TV On The Radio acknowledge bigotry in music, but "refuse to eat it"
Of the thousand or so superlatives blarney-peddling music critics have applied to TV On The Radio’s Return to Cookie Mountain, the one I’m the most sick of reading is the one that’s the most ambiguous: "intelligent." For the record, TVOTR guitarist and vocalist Kyp Malone has no clue what being a purveyor of "intelligent" pop music means either.
"Maybe [it means] we have a decent editing system?" he jokes. "It’s a compliment, but I don’t know. Is The Stooges intelligent pop music? I feel like I don’t want to be separated from The Stooges, you know?"

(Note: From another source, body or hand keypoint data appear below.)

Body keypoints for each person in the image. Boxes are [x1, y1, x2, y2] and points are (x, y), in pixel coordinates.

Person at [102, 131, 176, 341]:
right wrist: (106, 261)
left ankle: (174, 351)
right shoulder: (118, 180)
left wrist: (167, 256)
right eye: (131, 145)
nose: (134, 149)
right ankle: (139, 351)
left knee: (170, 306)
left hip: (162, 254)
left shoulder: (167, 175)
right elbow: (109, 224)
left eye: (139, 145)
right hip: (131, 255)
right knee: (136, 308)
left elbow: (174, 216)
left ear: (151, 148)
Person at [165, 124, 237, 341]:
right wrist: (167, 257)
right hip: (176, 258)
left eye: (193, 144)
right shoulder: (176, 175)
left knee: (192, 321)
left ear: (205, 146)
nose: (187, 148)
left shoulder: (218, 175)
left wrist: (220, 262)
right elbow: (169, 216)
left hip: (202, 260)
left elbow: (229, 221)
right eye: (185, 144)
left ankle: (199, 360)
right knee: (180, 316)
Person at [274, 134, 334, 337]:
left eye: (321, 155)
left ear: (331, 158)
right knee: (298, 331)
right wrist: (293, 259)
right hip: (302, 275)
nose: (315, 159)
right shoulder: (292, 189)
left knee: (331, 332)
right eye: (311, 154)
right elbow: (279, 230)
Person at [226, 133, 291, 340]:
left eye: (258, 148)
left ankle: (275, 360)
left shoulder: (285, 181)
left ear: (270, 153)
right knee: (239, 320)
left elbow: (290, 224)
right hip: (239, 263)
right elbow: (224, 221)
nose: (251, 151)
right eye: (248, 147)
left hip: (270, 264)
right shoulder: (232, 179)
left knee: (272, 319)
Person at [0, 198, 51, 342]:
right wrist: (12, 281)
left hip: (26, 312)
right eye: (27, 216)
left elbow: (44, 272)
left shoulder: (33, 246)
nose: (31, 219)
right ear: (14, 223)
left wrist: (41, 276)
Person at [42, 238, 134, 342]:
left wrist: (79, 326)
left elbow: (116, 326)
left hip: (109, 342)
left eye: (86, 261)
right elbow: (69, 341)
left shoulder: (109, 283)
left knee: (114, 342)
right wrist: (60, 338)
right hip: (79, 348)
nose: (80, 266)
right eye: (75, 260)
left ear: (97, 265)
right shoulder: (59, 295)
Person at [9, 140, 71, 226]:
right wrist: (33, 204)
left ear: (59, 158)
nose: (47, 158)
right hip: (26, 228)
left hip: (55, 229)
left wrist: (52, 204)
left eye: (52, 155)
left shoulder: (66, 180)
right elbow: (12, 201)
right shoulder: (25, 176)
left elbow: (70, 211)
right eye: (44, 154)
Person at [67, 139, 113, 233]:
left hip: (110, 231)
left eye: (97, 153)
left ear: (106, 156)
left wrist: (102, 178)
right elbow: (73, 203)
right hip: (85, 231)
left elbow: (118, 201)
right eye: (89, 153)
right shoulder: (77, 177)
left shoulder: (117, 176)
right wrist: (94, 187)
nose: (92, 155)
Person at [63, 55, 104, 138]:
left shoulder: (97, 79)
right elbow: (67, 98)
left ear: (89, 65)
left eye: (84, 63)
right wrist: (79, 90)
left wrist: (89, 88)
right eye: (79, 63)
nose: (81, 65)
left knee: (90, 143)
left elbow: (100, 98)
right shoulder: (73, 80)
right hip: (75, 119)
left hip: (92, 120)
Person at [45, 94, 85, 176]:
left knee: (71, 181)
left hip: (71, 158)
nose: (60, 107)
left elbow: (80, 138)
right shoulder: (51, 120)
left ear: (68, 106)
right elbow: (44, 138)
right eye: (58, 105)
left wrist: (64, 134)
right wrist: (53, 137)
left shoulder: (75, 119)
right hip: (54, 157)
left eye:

Malone is a disarming, unorthodox conversationalist, and his speech is like some experimental modern dance – stark lucidity interrupted by tangent; tangent capped off with bursts of humour and insight. In this way, the way he talks is similar to the kind of music he makes, which, for all the labels it’s endured, has a pretty standard designation:
"I just call it rock’n'roll," Malone says.
Return to Cookie Mountain was a genuine sensation last year, a mainstay on critics’ "Best of 2006" lists and arguably the most interesting of the many contemporary avant-garde takes on rock.
Lost, somewhat, among all the positive press is the fact that Cookie Mountain was TVOTR’s major-label debut for Interscope. Strangely, in a day and age where indie acts are getting more flak than ever before for jumping to major labels, the Brooklyn-based band has received very little. Stranger still, it seems as though the band is making better music after joining a major, bucking an established trend, at least in the court of public opinion.
Strangest – and best – yet, the topic of major labels takes us in an interesting direction: race. I tell him that I’ve heard rumblings that rock bands with black singers have a hard time getting signed to majors, and ask him, as a black member of a famous (mostly) black rock band, what he thinks.
"I don’t accept that," he responds. "But if that is the case, it would be someone’s inability to give the public the benefit of the doubt, [to doubt that] they are sophisticated enough or have enough of a longevity of cultural memory, to Bill [Withers], to Otis Redding."
"And I don’t feel like being signed to a major is a prize," he continues. "The business end of music, it’s ugly no matter what. Music and art is a social space that exists, and has existed, where black people helped create it – did most of the heavy lifting as far as rock’n'roll [is concerned]."
And then the coup de grâce:
"I recognize racism as something that exists, but I refuse to eat it. So many people of my parents’ generation and before sacrificed a great deal, and there’s nothing [any more] for any of us [black people] to fucking prove. That’s all I can say."